More than just an unnerving sign of how the climate crisis is already unfolding, these soaring forests feel like family – and I have had to report from the frontline of their demise in some of the places I cherish most. Devastating droughts and scorching temperatures have added new stressors for the giant sequoias in California, which now struggle to bounce back after extreme wildfires.
These trees evolved to thrive in flames, and old-growth stands have built-in resiliency, cultivated over lifespans that stretch for thousands of years. But severe shifts in the environment – and a century of poor management decisions that suppressed healthy fires on the landscapes – led to the huge blazes that have destroyed a stunning 20% of the giant sequoias over the last decade and limited their ability to reproduce. Enormous walls of flames, fuelled by overgrowth in vegetation and drier, hotter conditions, can climb into canopies where these trees are vulnerable, killing them and their seed source.
“Extensive field surveys have shown that sequoia reproduction has been only a fraction of what has typically been seen in the past – from as little as 1% to less than half the usual reproduction,” says Dr. Joanna Nelson, director of science and conservation planning for Save the Redwoods League.
The damage lingers long after these catastrophic fires are extinguished and the acrid air clears. Even years later, the scars remain; seas of blackened stumps puncture pastures of grasses that gently sway beneath them. As more stands are lost, the forests that once were begin to fade away. “Without giant sequoias to anchor the forest ecosystem, it will convert to non-forest habitat,” Nelson adds.
It is now estimated that fewer than 80,000 giant sequoias remain in California – a number now eclipsed by the hundreds of thousands of young trees taking root on the other side of the Atlantic in Britain. Seeded by hand, roughly 500,000 transported trees are thriving in gardens or tucked along driveways, according to a Forestry Commission estimate.
They are an appreciated addition to landscapes where they were left, but these new seedlings – still quite young after a couple centuries of growth – are a far cry from their wild ancient cousins in California. “Planting ‘collections’ of a species in botanical gardens or along avenues, like what the Victorians did,” Nelson said, “is very different from trying to establish an entire new ecosystem for the survival of threatened species.”

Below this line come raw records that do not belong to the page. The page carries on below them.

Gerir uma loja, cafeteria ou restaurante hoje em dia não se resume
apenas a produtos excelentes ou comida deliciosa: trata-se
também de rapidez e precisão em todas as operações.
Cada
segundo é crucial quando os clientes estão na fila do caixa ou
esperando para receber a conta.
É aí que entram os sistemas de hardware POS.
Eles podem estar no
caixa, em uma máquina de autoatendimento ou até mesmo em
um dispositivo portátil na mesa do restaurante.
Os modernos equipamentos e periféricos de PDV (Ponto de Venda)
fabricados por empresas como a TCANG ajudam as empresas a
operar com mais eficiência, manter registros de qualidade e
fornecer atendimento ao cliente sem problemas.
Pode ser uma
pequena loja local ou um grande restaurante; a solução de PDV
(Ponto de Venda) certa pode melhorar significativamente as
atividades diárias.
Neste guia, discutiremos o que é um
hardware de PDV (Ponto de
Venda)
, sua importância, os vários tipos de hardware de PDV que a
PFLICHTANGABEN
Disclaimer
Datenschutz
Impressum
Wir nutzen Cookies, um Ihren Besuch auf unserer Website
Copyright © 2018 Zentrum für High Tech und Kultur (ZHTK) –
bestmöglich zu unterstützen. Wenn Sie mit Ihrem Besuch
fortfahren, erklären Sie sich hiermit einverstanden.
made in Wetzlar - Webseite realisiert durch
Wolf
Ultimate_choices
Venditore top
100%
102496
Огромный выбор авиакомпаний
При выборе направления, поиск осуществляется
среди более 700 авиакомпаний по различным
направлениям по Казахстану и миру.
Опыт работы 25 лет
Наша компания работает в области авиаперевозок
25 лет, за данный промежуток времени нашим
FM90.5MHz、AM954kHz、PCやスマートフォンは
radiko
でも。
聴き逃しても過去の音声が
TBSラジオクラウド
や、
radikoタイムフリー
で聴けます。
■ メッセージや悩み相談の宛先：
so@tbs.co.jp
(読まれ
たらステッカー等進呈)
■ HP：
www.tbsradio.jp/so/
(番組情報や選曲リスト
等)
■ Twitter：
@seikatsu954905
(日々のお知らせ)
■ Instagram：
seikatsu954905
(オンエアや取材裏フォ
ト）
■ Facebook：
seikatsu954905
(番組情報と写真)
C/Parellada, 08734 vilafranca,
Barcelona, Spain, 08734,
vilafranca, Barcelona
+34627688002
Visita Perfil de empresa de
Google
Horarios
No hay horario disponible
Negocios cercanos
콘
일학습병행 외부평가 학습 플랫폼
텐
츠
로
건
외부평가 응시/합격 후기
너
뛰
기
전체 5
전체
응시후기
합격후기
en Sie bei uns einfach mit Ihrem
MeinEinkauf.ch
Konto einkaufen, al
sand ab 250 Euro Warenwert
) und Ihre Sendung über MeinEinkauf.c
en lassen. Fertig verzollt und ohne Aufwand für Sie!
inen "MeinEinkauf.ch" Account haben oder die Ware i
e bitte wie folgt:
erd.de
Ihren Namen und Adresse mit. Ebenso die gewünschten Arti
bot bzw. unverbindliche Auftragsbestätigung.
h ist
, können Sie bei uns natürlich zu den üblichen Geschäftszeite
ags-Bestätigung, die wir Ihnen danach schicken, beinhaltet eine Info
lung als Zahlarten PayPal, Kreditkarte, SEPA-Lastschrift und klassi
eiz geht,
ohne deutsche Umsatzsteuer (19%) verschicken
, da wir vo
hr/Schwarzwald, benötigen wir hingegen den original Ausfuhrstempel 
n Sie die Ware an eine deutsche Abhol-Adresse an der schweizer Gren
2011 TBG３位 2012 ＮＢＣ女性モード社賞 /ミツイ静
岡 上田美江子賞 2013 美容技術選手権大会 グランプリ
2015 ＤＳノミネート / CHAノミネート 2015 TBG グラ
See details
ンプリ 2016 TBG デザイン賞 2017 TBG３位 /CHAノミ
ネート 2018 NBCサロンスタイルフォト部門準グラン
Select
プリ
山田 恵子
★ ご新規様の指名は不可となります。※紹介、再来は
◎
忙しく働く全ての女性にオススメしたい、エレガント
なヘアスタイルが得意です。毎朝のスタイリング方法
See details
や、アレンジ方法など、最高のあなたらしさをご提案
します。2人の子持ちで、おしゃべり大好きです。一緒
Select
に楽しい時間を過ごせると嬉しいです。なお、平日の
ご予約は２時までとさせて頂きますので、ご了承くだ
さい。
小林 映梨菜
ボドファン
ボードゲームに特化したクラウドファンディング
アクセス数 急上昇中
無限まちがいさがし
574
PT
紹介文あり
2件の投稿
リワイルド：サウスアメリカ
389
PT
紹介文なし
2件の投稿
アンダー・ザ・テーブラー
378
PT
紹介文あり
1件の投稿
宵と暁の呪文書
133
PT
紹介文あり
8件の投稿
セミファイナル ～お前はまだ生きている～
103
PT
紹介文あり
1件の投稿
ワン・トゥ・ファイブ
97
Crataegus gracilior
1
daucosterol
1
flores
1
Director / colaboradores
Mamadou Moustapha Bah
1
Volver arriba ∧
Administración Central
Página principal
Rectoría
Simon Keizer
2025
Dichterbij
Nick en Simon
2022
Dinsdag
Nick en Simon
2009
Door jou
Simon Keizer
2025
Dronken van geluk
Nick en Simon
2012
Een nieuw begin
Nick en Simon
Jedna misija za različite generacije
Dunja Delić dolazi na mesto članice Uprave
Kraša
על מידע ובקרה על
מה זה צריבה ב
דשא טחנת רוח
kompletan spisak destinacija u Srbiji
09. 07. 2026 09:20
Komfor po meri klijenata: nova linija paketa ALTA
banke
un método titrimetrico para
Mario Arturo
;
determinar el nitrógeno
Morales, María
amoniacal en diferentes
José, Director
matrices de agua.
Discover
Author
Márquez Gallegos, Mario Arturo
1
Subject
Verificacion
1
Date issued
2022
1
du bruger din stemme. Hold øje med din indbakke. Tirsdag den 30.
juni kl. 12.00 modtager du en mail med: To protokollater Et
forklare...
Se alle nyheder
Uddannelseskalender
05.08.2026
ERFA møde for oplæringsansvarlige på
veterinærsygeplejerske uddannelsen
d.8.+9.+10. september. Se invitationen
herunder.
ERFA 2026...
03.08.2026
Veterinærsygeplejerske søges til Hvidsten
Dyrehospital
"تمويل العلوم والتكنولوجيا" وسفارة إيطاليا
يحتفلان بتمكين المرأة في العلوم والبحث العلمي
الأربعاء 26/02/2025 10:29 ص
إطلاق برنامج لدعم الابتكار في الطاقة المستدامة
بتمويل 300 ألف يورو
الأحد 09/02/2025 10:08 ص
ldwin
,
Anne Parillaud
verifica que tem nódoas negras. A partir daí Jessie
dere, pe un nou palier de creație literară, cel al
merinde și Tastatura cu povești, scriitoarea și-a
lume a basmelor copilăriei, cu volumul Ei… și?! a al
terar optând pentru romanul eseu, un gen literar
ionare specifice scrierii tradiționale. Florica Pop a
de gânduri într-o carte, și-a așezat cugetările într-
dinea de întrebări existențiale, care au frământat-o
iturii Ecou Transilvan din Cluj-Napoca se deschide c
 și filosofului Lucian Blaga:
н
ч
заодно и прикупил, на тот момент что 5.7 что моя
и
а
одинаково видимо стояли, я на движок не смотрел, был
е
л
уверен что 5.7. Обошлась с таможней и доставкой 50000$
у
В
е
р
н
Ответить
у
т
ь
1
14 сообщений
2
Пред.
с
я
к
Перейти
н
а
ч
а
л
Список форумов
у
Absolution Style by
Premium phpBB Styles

There are efforts under way in California to protect the trees, as federal agencies, states, and Indigenous communities work to bring good fire back to the land, and seed decimated landscapes with new growth.
Along with their picturesque stature, the trees are also crucial to maintaining healthy ecosystems in California by capturing carbon dioxide, providing a cooling effect when temperatures spike, and they are vital habitat for forest creatures. When they disappear, the landscapes will be for ever changed, along with the plants, animals, and people that have grown to depend on them.
I celebrate so many giant sequoias finding space to slowly climb into the sky, but if they are fully lost to California, the tragedy won’t be softened by the tall trees left growing in the UK.